Every record here needs to be retyped exactly.
(Data records Opens)
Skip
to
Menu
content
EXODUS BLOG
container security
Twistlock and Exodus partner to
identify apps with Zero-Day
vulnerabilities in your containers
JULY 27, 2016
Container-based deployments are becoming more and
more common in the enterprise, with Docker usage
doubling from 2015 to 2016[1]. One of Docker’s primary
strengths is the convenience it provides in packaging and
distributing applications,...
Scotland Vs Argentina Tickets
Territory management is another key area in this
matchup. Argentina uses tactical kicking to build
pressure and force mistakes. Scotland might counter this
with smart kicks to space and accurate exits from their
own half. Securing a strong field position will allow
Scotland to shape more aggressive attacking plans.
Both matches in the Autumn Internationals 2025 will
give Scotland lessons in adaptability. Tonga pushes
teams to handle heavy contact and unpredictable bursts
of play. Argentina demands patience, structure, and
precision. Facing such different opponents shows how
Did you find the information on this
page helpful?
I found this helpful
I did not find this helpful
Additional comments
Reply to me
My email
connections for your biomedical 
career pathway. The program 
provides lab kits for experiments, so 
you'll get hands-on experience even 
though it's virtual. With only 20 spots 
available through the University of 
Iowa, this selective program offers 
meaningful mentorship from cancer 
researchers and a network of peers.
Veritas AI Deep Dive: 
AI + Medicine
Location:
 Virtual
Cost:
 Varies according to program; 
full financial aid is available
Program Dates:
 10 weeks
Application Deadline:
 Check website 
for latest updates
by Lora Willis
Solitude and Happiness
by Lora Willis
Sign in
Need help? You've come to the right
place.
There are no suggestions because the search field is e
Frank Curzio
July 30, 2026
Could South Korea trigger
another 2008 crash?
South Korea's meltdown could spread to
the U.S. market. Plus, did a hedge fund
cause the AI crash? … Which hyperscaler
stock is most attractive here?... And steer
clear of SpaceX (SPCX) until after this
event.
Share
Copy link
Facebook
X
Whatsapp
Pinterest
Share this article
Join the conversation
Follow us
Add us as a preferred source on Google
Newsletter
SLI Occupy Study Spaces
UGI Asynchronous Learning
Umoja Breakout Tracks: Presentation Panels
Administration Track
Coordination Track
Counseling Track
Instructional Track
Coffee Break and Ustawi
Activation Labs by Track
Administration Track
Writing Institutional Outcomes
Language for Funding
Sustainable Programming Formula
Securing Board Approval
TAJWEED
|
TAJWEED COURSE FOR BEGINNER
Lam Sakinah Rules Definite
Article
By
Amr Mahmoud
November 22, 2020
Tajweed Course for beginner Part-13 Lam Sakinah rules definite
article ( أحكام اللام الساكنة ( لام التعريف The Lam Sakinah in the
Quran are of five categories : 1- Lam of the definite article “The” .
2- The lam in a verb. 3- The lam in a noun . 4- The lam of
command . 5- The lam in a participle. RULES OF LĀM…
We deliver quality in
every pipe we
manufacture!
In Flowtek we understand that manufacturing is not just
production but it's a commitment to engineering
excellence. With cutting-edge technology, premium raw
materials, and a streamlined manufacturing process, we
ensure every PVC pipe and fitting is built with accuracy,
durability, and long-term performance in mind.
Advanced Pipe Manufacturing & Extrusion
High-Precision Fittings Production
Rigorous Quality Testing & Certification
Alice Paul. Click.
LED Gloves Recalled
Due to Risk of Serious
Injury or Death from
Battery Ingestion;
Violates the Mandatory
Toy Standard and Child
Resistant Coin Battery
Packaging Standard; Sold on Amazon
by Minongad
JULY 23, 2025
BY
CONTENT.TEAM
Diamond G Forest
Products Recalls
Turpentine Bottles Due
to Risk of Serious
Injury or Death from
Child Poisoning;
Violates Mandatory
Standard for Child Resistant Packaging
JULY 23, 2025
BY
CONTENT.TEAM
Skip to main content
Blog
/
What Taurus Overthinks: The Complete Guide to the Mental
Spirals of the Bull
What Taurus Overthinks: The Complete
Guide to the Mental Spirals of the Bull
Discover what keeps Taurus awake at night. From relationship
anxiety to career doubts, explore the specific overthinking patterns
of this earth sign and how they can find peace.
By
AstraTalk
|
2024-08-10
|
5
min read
(Data records Closes)
Task response:
Skip
to
Menu
content
EXODUS BLOG
container security
Twistlock and Exodus partner to
identify apps with Zero-Day
vulnerabilities in your containers
JULY 27, 2016
Container-based deployments are becoming more and
more common in the enterprise, with Docker usage
doubling from 2015 to 2016[1]. One of Docker’s primary
strengths is the convenience it provides in packaging and
distributing applications,...
Scotland Vs Argentina Tickets
Territory management is another key area in this
matchup. Argentina uses tactical kicking to build
pressure and force mistakes. Scotland might counter this
with smart kicks to space and accurate exits from their
own half. Securing a strong field position will allow
Scotland to shape more aggressive attacking plans.
Both matches in the Autumn Internationals 2025 will
give Scotland lessons in adaptability. Tonga pushes
teams to handle heavy contact and unpredictable bursts
of play. Argentina demands patience, structure, and
precision. Facing such different opponents shows how
Did you find the information on this
page helpful?
I found this helpful
I did not find this helpful
Additional comments
Reply to me
My email
connections for your biomedical 
career pathway. The program 
provides lab kits for experiments, so 
you'll get hands-on experience even 
though it's virtual. With only 20 spots 
available through the University of 
Iowa, this selective program offers 
meaningful mentorship from cancer 
researchers and a network of peers.
Veritas AI Deep Dive: 
AI + Medicine
Location:
 Virtual
Cost:
 Varies according to program; 
full financial aid is available
Program Dates:
 10 weeks
Application Deadline:
 Check website 
for latest updates
by Lora Willis
Solitude and Happiness
by Lora Willis
Sign in
Need help? You've come to the right
place.
There are no suggestions because the search field is e
Frank Curzio
July 30, 2026
Could South Korea trigger
another 2008 crash?
South Korea's meltdown could spread to
the U.S. market. Plus, did a hedge fund
cause the AI crash? … Which hyperscaler
stock is most attractive here?... And steer
clear of SpaceX (SPCX) until after this
event.
Share
Copy link
Facebook
X
Whatsapp
Pinterest
Share this article
Join the conversation
Follow us
Add us as a preferred source on Google
Newsletter
SLI Occupy Study Spaces
UGI Asynchronous Learning
Umoja Breakout Tracks: Presentation Panels
Administration Track
Coordination Track
Counseling Track
Instructional Track
Coffee Break and Ustawi
Activation Labs by Track
Administration Track
Writing Institutional Outcomes
Language for Funding
Sustainable Programming Formula
Securing Board Approval
TAJWEED
|
TAJWEED COURSE FOR BEGINNER
Lam Sakinah Rules Definite
Article
By
Amr Mahmoud
November 22, 2020
Tajweed Course for beginner Part-13 Lam Sakinah rules definite
article ( أحكام اللام الساكنة ( لام التعريف The Lam Sakinah in the
Quran are of five categories : 1- Lam of the definite article “The” .
2- The lam in a verb. 3- The lam in a noun . 4- The lam of
command . 5- The lam in a participle. RULES OF LĀM…
We deliver quality in
every pipe we
manufacture!
In Flowtek we understand that manufacturing is not just
production but it's a commitment to engineering
excellence. With cutting-edge technology, premium raw
materials, and a streamlined manufacturing process, we
ensure every PVC pipe and fitting is built with accuracy,
durability, and long-term performance in mind.
Advanced Pipe Manufacturing & Extrusion
High-Precision Fittings Production
Rigorous Quality Testing & Certification
Alice Paul. Click.
LED Gloves Recalled
Due to Risk of Serious
Injury or Death from
Battery Ingestion;
Violates the Mandatory
Toy Standard and Child
Resistant Coin Battery
Packaging Standard; Sold on Amazon
by Minongad
JULY 23, 2025
BY
CONTENT.TEAM
Diamond G Forest
Products Recalls
Turpentine Bottles Due
to Risk of Serious
Injury or Death from
Child Poisoning;
Violates Mandatory
Standard for Child Resistant Packaging
JULY 23, 2025
BY
CONTENT.TEAM
Skip to main content
Blog
/
What Taurus Overthinks: The Complete Guide to the Mental
Spirals of the Bull
What Taurus Overthinks: The Complete
Guide to the Mental Spirals of the Bull
Discover what keeps Taurus awake at night. From relationship
anxiety to career doubts, explore the specific overthinking patterns
of this earth sign and how they can find peace.
By
AstraTalk
|
2024-08-10
|
5
min read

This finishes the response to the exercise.